Veranstalter ist die Willibald-Kramm-Stiftung, die regelmäßig Werke von Künstlerinnen und Künstlern aus der Region in einem für Heidelberg typischen überschaubaren, familiären Rahmen zeigt.
Nur acht großformatige Bilder mit Titeln wie „le soleil de Provence“ zählt die aktuelle Sammlung. Die Inspiration dafür fand Klaus Meyer direkt vor Ort, während seiner Reisen in den Süden Frankreichs. Als Berufsfotograf haben diese Arbeiten für ihn einen sehr persönlichen Wert. „Für die tägliche Arbeit muss man oft auch Dinge fotografieren, die einen selbst nicht so reizen“, sagt Meyer, „hier aber konnte ich Momente festhalten, die für mich spannend waren und mich berührt haben.“
Der Titel der Ausstellung, „Couleurs“, auf Deutsch „Farben“, ist zunächst irreführend. Sämtliche Bilder sind in schwarz-weiß aufgenommen, nur ganz sacht schimmern verblasste Farbnuancen aus dem Hintergrund hervor. Doch gerade die Abwesenheit von Farbe macht ihre Entbehrlichkeit so offensichtlich. Es braucht hier kein Grün, um die Frische der Zypressen zu spüren, kein gleißendes Gelb, um die Wärme der mediterranen Sonne zu erahnen. Meyers Bilder verzichten auf einen plakativ bunten Anstrich. Sie werden auch so lebendig. Denn die Reduktion der Farbigkeit verleitet dazu, auf die Suche zu gehen nach dem Gefühl, das hinter der Linse liegt.

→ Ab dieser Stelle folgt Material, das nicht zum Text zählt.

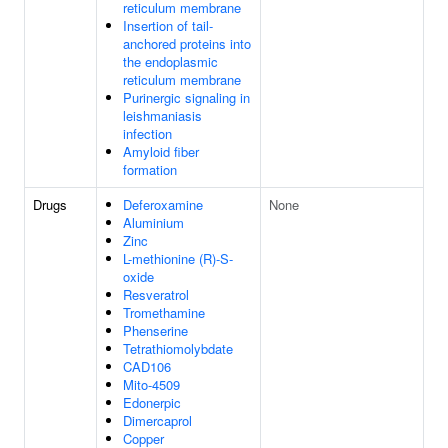
reticulum membrane
Insertion of tail-
anchored proteins into
the endoplasmic
reticulum membrane
Purinergic signaling in
leishmaniasis
infection
Amyloid fiber
formation
Drugs
Deferoxamine
None
Aluminium
Zinc
L-methionine (R)-S-
oxide
Resveratrol
Tromethamine
Phenserine
Tetrathiomolybdate
CAD106
Mito-4509
Edonerpic
Dimercaprol
Copper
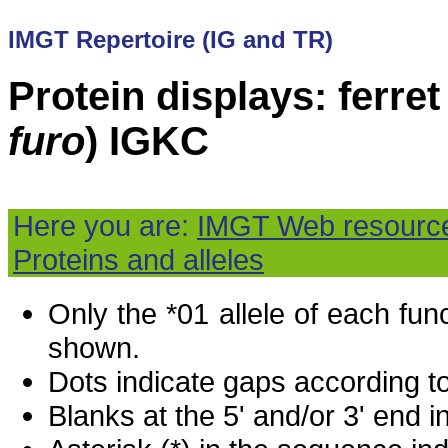
IMGT Repertoire (IG and TR)
Protein displays: ferret 
furo
) IGKC
Here you are:
IMGT Web resourc
Proteins and alleles
Only the *01 allele of each fu
shown.
Dots indicate gaps according t
Blanks at the 5' and/or 3' end i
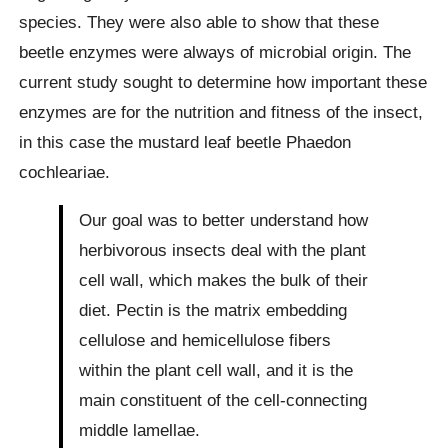
species. They were also able to show that these
beetle enzymes were always of microbial origin. The
current study sought to determine how important these
enzymes are for the nutrition and fitness of the insect,
in this case the mustard leaf beetle Phaedon
cochleariae.
Our goal was to better understand how
herbivorous insects deal with the plant
cell wall, which makes the bulk of their
diet. Pectin is the matrix embedding
cellulose and hemicellulose fibers
within the plant cell wall, and it is the
main constituent of the cell-connecting
middle lamellae.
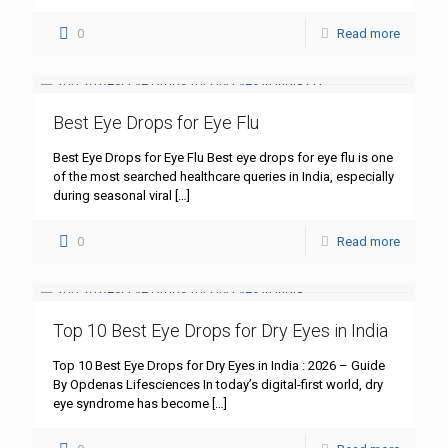
0
Read more
Best Eye Drops for Eye Flu
Best Eye Drops for Eye Flu Best eye drops for eye flu is one
of the most searched healthcare queries in India, especially
during seasonal viral
[…]
0
Read more
Top 10 Best Eye Drops for Dry Eyes in India
Top 10 Best Eye Drops for Dry Eyes in India : 2026 – Guide
By Opdenas Lifesciences In today’s digital-first world, dry
eye syndrome has become
[…]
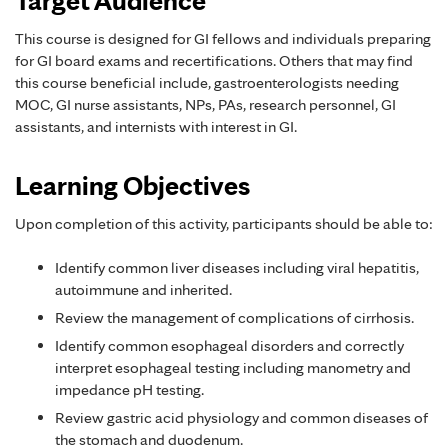
This course is designed for GI fellows and individuals preparing
for GI board exams and recertifications. Others that may find
this course beneficial include, gastroenterologists needing
MOC, GI nurse assistants, NPs, PAs, research personnel, GI
assistants, and internists with interest in GI.
Learning Objectives
Upon completion of this activity, participants should be able to:
Identify common liver diseases including viral hepatitis,
autoimmune and inherited.
Review the management of complications of cirrhosis.
Identify common esophageal disorders and correctly
interpret esophageal testing including manometry and
impedance pH testing.
Review gastric acid physiology and common diseases of
the stomach and duodenum.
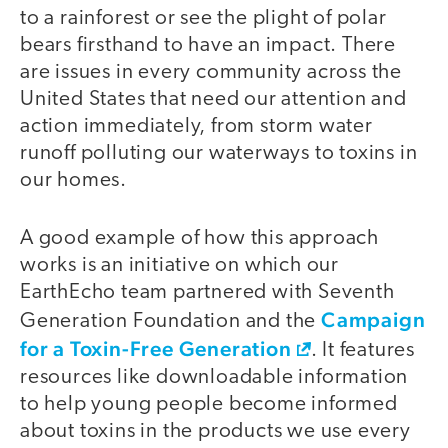
to a rainforest or see the plight of polar
bears firsthand to have an impact. There
are issues in every community across the
United States that need our attention and
action immediately, from storm water
runoff polluting our waterways to toxins in
our homes.
A good example of how this approach
works is an initiative on which our
EarthEcho team partnered with Seventh
Campaign
Generation Foundation and the
for a Toxin-Free Generation
. It features
resources like downloadable information
to help young people become informed
about toxins in the products we use every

Doch nicht nur das bringt den Betrachter dazu, vor den sommerlichen Szenen zu verweilen und sich darin für einen kurzen Moment zu verlieren. Auch bei Meyers Motiven geht es um das, was nicht zu sehen ist. So zeigt zum Beispiel die Fotografie „French Break“ einen robusten Tisch mit Blick auf diesige Felder, karg gedeckt mit Wein und Baguette, ein umgefallener Stuhl davor. Was ist hier passiert? Klaus Meyer gibt darauf keine Antwort. Er überlässt sie ganz bewusst dem Betrachter, der so eine eigene Beziehung zu dem Bild entwickeln kann. „Für mich als Fotografen ist es schön zu beobachten, wie schnell für jeden dabei eine individuelle, kleine Geschichte entsteht. Jeder interpretiert etwas Anderes in so eine Szene, je nachdem, was er sieht.“
So wirken Meyers Bilder nicht statisch, sondern werden zu einer dynamischen Schnittstelle zwischen dem, was war und was wird, zwischen Fotograf und Betrachter. Sie sind eine Anleitung zum Tagträumen, liefern das Material, um sich mit seinen Gedanken wegtreiben zu lassen in einen fiktiven Sommer.
Es ist allerdings schade, dass diese Bilder nicht in einer ruhigeren Räumlichkeit zu sehen sind. Die verglaste Vorhalle der Stadtbücherei ist nicht der beste Ort, um den hektischen Alltag abzuschütteln und sich ganz auf die Welt hinter den Fotos zu konzentrieren. Auf der anderen Seite ist es aber auch praktisch: So kann man nach einem langen Tag zwischen Bücherstapeln direkt übergehen in einen kleinen Kurzurlaub für den Geist.